Allowing parents in Llanegenech to choose

This column appeared in the Llanelli Herald on 16 December 2016


Next week Councillors on Carmarthenshire ruling Cabinet will make a decision about turning Llanegenech primary and infants into a Welsh medium school.

The Plaid-run Council say this is necessary to achieve the Welsh Government’s target of doubling the number of Welsh speakers by 2050.

The Welsh Government envisages schools moving along a ‘language continuum’ so that English-medium schools become dual-stream schools, and dual-stream schools become Welsh medium ones.  As a first step Carmarthenshire are putting the emphasis on converting all the dual-stream schools in the county into Welsh-medium schools.

Whilst doing this may make it easier to hit targets, it does nothing to address the quality of Welsh language education for the overwhelming majority of pupils in the County.
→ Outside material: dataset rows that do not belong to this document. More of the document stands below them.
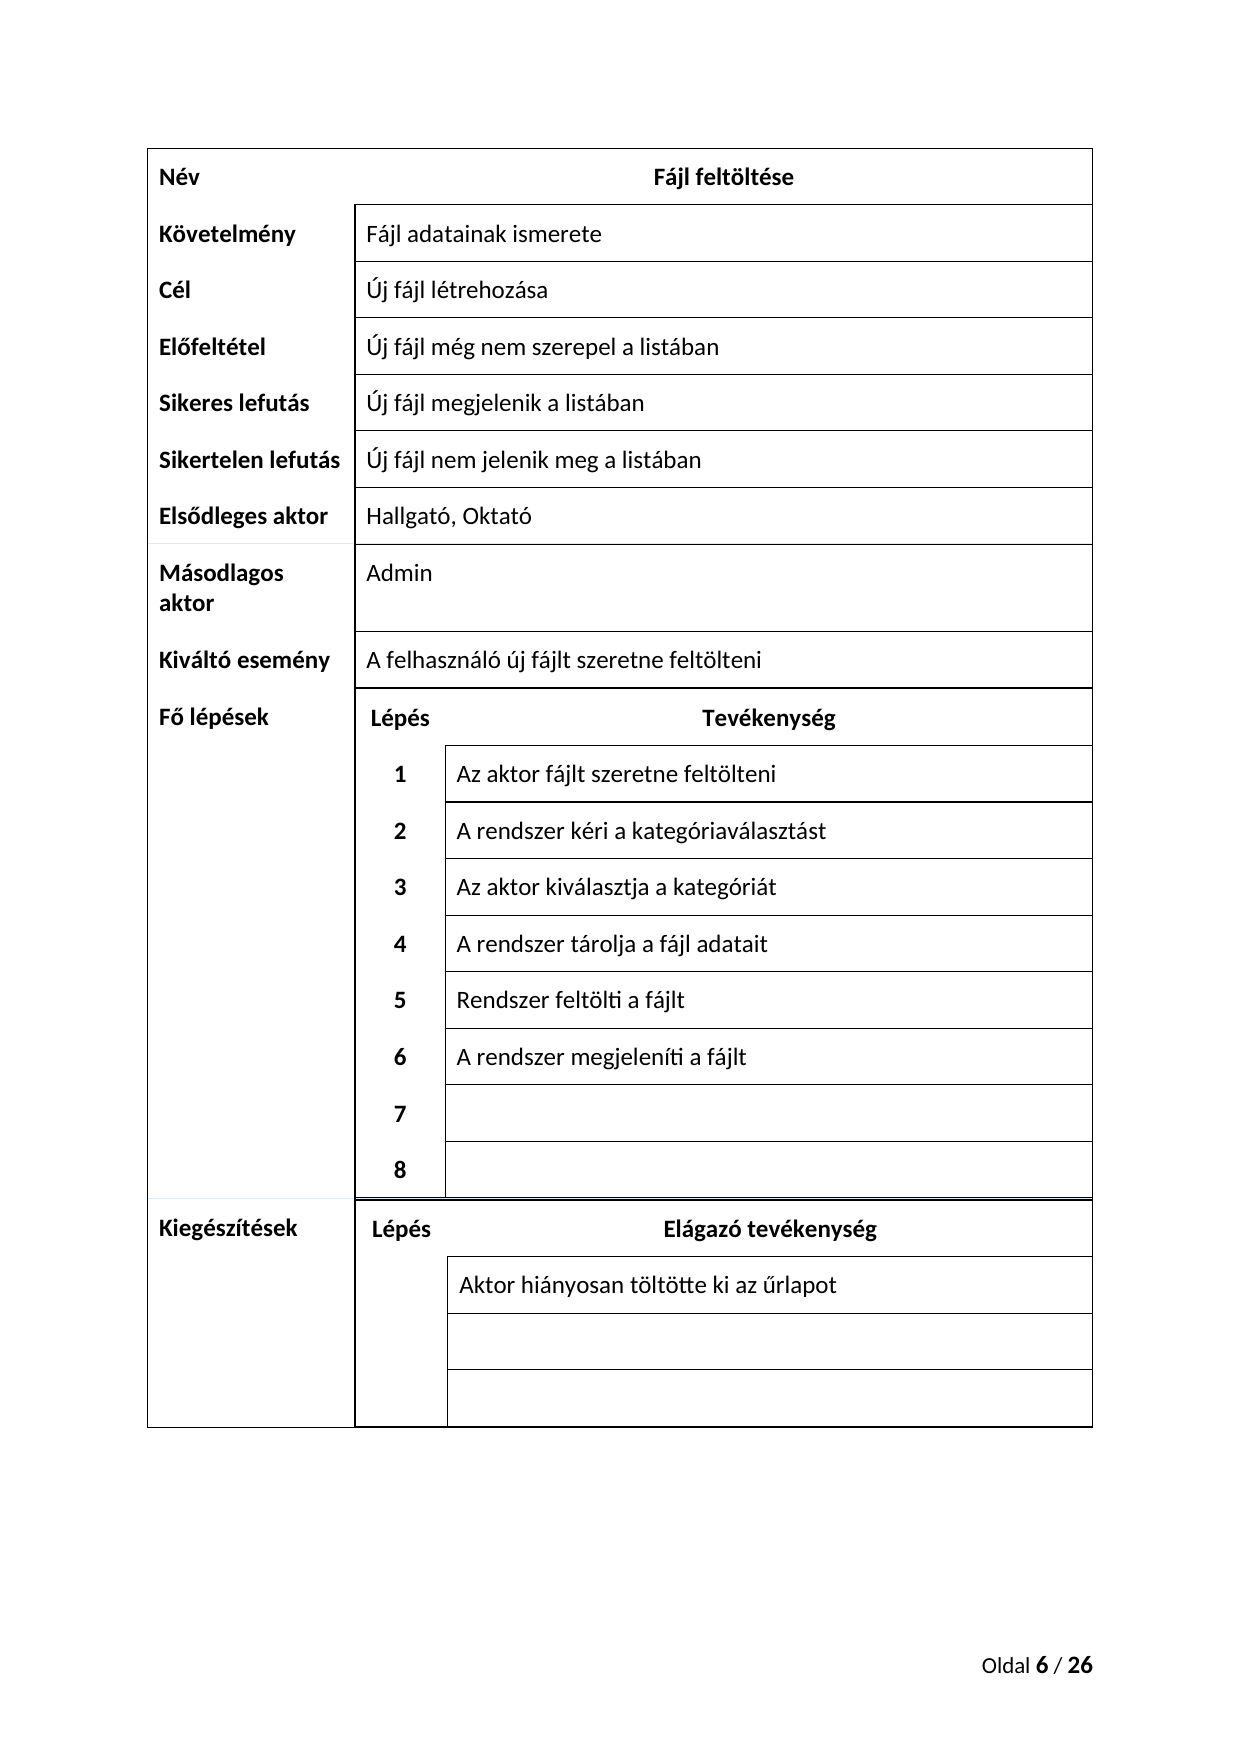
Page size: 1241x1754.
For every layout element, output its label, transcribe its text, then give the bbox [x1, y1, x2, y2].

table_cell Cél [148, 262, 354, 317]
table_cell Másodlagos aktor [148, 545, 354, 631]
table_cell Új fájl megjelenik a listában [356, 375, 1092, 430]
table_cell Fő lépések [148, 688, 354, 1198]
table_cell Új fájl nem jelenik meg a listában [356, 431, 1092, 487]
table_header Fájl feltöltése [355, 149, 1092, 204]
table_cell Új fájl még nem szerepel a listában [356, 318, 1092, 374]
table_cell A felhasználó új fájlt szeretne feltölteni [356, 632, 1092, 687]
table_cell Előfeltétel [148, 318, 354, 374]
table_cell Új fájl létrehozása [356, 262, 1092, 317]
table_cell Kiváltó esemény [148, 632, 354, 687]
table_cell Sikertelen lefutás [148, 431, 354, 487]
table_cell Hallgató, Oktató [356, 488, 1092, 543]
table_cell Kiegészítések [148, 1200, 354, 1427]
table_cell Sikeres lefutás [148, 375, 354, 430]
table_cell Követelmény [148, 205, 354, 261]
table_cell Elsődleges aktor [148, 488, 354, 543]
table_cell Admin [356, 545, 1092, 631]
table_cell Fájl adatainak ismerete [356, 205, 1092, 261]
table_header Név [148, 149, 355, 204]
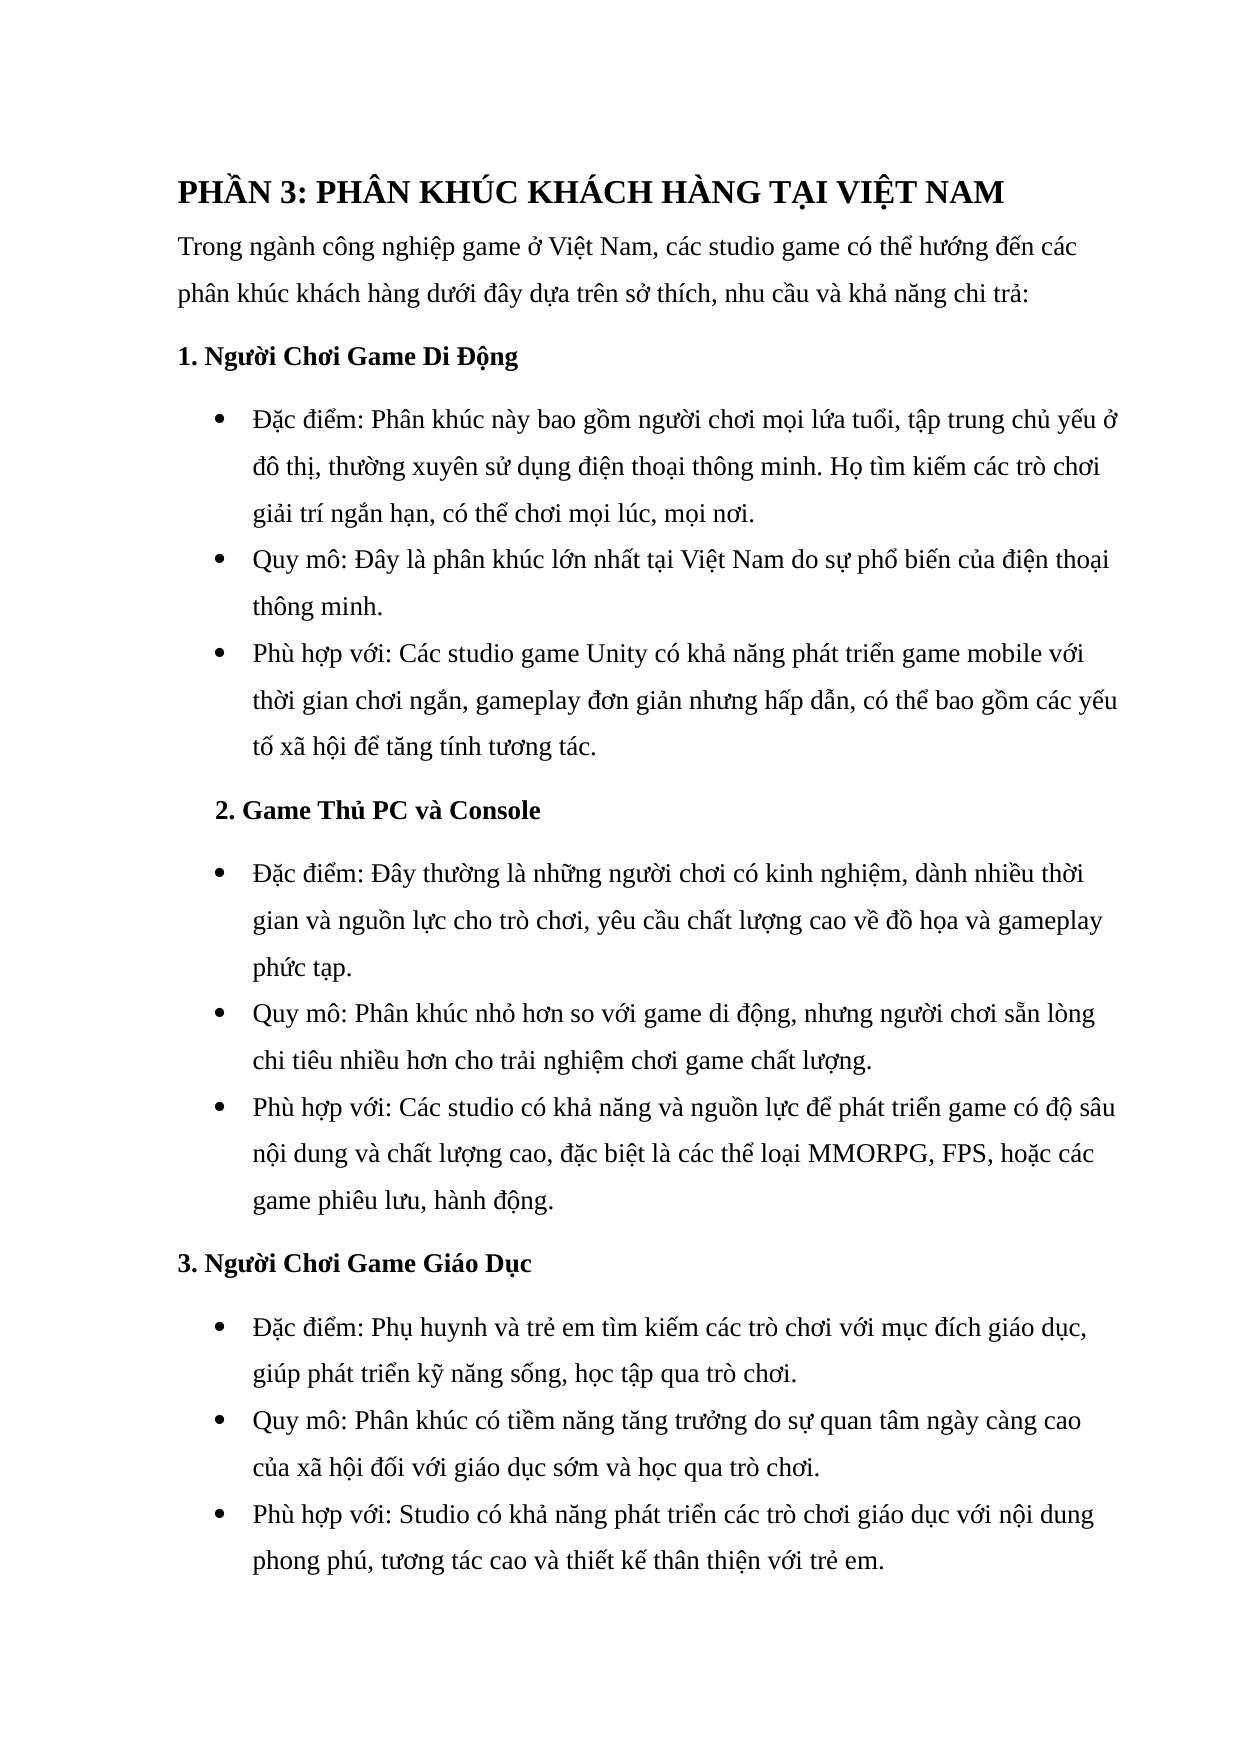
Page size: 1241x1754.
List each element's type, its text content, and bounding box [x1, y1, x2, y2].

text 2. Game Thủ PC và Console [215, 794, 1122, 825]
list Phù hợp với: Các studio game Unity có khả năng phát triển game mobile với thời gian chơi ngắn, gameplay đơn giản nhưng hấp dẫn, có thể bao gồm các yếu tố xã hội để tăng tính tương tác. [215, 637, 1122, 762]
list Phù hợp với: Các studio có khả năng và nguồn lực để phát triển game có độ sâu nội dung và chất lượng cao, đặc biệt là các thể loại MMORPG, FPS, hoặc các game phiêu lưu, hành động. [215, 1091, 1122, 1215]
list Đặc điểm: Đây thường là những người chơi có kinh nghiệm, dành nhiều thời gian và nguồn lực cho trò chơi, yêu cầu chất lượng cao về đồ họa và gameplay phức tạp. [215, 857, 1122, 982]
list Đặc điểm: Phụ huynh và trẻ em tìm kiếm các trò chơi với mục đích giáo dục, giúp phát triển kỹ năng sống, học tập qua trò chơi. [215, 1311, 1122, 1389]
list Quy mô: Đây là phân khúc lớn nhất tại Việt Nam do sự phổ biến của điện thoại thông minh. [215, 544, 1122, 622]
list Quy mô: Phân khúc nhỏ hơn so với game di động, nhưng người chơi sẵn lòng chi tiêu nhiều hơn cho trải nghiệm chơi game chất lượng. [215, 997, 1122, 1075]
subtitle PHẦN 3: PHÂN KHÚC KHÁCH HÀNG TẠI VIỆT NAM [177, 173, 1122, 211]
list Phù hợp với: Studio có khả năng phát triển các trò chơi giáo dục với nội dung phong phú, tương tác cao và thiết kế thân thiện với trẻ em. [215, 1498, 1122, 1576]
text 1. Người Chơi Game Di Động [177, 340, 1122, 371]
text 3. Người Chơi Game Giáo Dục [177, 1247, 1122, 1279]
list Quy mô: Phân khúc có tiềm năng tăng trưởng do sự quan tâm ngày càng cao của xã hội đối với giáo dục sớm và học qua trò chơi. [215, 1404, 1122, 1482]
text Trong ngành công nghiệp game ở Việt Nam, các studio game có thể hướng đến các phân khúc khách hàng dưới đây dựa trên sở thích, nhu cầu và khả năng chi trả: [177, 230, 1122, 308]
list Đặc điểm: Phân khúc này bao gồm người chơi mọi lứa tuổi, tập trung chủ yếu ở đô thị, thường xuyên sử dụng điện thoại thông minh. Họ tìm kiếm các trò chơi giải trí ngắn hạn, có thể chơi mọi lúc, mọi nơi. [215, 403, 1122, 528]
The Council don’t seem to have plans for increasing the skills and capacity of English-medium schools to enable all children to have access to high quality Welsh language teaching.

Instead, I believe the Council should be placing the greatest emphasis on the other end of the language continuum.

In urban areas where there are a range of schools to choose from, the creation of new Welsh language provision extends choice. However, the conversion of a village school into a Welsh medium one prevents families from being able to choose how their children are educated, and risks creating social and cultural divisions.  

Llangennech has been a successful model of community cohesion where children from different language backgrounds have been educated side by side. Families who do not want a Welsh medium education for their children will be forced to travel outside the village. And the sense of community which has built up around the school risks being undermined; friendship groups will be disrupted, and child care arrangements will be complicated - these are all hard to measure but will all be affected by this change.

There are wider issues too. To walk to the nearest alternative school in Hendy, for example, would involve crossing a Motorway junction. This is clearly not practical and would therefore involve an additional car journey at a time of peak congestion - going directly against the sustainability and public health duties of the Council.

The debate over the future of the language has been marked by decades of consensus and goodwill about its growth. The handling of the issue in Llangennech has been insensitive and underlines the danger of not taking communities with us in our efforts to safeguard its future.

I would urge Councillors to think again


Comments

J. Jones said…
Page 120 of UCL analysis of Welsh speaking pupil's performance in PISA:-

"37. The key message to be taken from Figure 6.7 is that differences in these
background characteristics cannot explain the achievement gap between pupils who
completed the test in English versus Welsh. In fact, differences in average PISA
science and reading scores between pupils who completed the test in English and
Welsh actually increase somewhat (and reach statistical significance at the five per
cent level) after such background characteristics have been taken into account. For
instance, the difference between pupils who took the PISA test in English versus
Welsh stands at 25 test points in science (significant at the five per cent level), 30
points in reading (significant at the five per cent level) and 8 points in mathematics
(insignificant at the five per cent level) after these characteristics have been taken
into account. This further strengthens the evidence that pupils who took the PISA
test in Welsh achieve lower average scores than those who completed the test in
English (at least in the science and reading domains)."

That is what you, Lee, and Labour are driving us towards. 30 points on the PISA scale is equivalent to one whole year of schooling...what a triumph, what a tragedy that the Welsh government will inflict this on children just for ideological reasons. Disgrace.